EXCERPT TO READ:
Hecate walked over to me. Covered in a thick black cloak, hooded. Her eyes were shadowy, her skin was paler than I expected.
“I don’t know what you think you need to do right now, but I have something to tell you.”
A priestess was aspecting Hecate. I was drumming.
I stopped to listen.
“You need to build a foundation.”
I did. I do. I nodded.
Crossroads.

Build a Foundation to Support Self and Others
“Your vulnerability is beautiful, but your foundation needs to be stronger.”
I’m not 100% sure that’s what she said to me, the moment is already lighter and more of a whisper in my heart. But I knew what she was saying.
As the year turns on the calendar and the light will be reborn, I find myself thinking about how I have supported myself and how I could do better. It’s not so much about making resolutions, but more about taking a few moments to stretch back across time to see the points where something else could have happened.
I ask myself questions like:
- How can I support the vessel of my body?
- How can I expand my awareness and depth?
- How can I be more present for those I love?

INFORMATION PROVIDED:
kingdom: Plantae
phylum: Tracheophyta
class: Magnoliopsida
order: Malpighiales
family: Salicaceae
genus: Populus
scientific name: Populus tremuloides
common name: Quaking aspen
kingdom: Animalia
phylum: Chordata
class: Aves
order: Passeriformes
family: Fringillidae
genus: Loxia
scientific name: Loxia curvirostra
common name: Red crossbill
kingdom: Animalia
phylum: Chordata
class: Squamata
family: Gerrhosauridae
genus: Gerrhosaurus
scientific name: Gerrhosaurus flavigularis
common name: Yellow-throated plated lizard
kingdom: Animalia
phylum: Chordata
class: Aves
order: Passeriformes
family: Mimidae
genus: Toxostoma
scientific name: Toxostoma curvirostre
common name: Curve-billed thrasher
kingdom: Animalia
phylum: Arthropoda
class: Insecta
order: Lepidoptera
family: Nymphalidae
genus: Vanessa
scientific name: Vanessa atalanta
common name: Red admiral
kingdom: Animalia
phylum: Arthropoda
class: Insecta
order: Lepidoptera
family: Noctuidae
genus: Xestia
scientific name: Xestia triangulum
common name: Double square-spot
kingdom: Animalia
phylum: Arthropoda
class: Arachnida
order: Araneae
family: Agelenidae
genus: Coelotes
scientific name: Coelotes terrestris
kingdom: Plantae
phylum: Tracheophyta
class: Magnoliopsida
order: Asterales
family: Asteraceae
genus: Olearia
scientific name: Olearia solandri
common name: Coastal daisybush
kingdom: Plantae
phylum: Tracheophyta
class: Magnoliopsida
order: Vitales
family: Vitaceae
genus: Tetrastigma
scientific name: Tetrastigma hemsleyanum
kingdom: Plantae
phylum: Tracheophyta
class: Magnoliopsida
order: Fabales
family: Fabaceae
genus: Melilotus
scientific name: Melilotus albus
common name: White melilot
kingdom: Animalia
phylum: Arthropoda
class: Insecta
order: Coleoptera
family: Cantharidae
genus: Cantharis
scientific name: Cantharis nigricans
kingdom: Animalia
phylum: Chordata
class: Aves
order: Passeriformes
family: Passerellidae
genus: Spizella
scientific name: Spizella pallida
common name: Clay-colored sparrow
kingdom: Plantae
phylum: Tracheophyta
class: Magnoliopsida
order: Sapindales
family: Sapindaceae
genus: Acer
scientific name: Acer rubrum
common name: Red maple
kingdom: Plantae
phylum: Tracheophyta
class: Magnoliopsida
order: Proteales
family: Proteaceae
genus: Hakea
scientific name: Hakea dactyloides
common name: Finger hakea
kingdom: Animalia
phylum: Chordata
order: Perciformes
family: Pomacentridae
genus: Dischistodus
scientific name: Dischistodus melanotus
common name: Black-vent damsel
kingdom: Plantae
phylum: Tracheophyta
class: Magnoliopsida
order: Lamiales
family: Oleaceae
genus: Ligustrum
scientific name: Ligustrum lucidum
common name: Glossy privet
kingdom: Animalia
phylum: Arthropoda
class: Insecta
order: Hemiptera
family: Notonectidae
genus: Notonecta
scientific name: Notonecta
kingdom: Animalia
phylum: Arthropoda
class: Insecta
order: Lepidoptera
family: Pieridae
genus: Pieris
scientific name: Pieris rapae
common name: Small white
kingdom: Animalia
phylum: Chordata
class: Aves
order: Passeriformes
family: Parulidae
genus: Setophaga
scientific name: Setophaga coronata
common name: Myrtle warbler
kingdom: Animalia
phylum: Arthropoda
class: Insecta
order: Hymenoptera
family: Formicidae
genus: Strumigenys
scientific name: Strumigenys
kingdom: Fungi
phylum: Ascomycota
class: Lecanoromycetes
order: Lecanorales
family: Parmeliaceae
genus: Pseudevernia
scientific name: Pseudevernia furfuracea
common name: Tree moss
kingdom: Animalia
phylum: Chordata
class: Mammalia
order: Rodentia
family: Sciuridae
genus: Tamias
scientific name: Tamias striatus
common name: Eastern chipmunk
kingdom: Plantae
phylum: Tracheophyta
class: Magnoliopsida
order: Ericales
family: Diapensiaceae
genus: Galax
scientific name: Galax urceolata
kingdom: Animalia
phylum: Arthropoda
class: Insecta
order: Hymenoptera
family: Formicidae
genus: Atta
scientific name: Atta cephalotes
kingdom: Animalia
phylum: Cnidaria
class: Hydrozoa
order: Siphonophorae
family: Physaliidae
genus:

INSTRUCTIONS TO FOLLOW: Condense the paragraph in the Hecate excerpt above that starts "As the year turns on the calendar" into a single sentence that keeps its main points.

RESPONSE TO THE TASK: As the year turns and the light is reborn, I think about how I have supported myself and how I could do better, not by making resolutions but by looking back across time at the points where something else could have happened.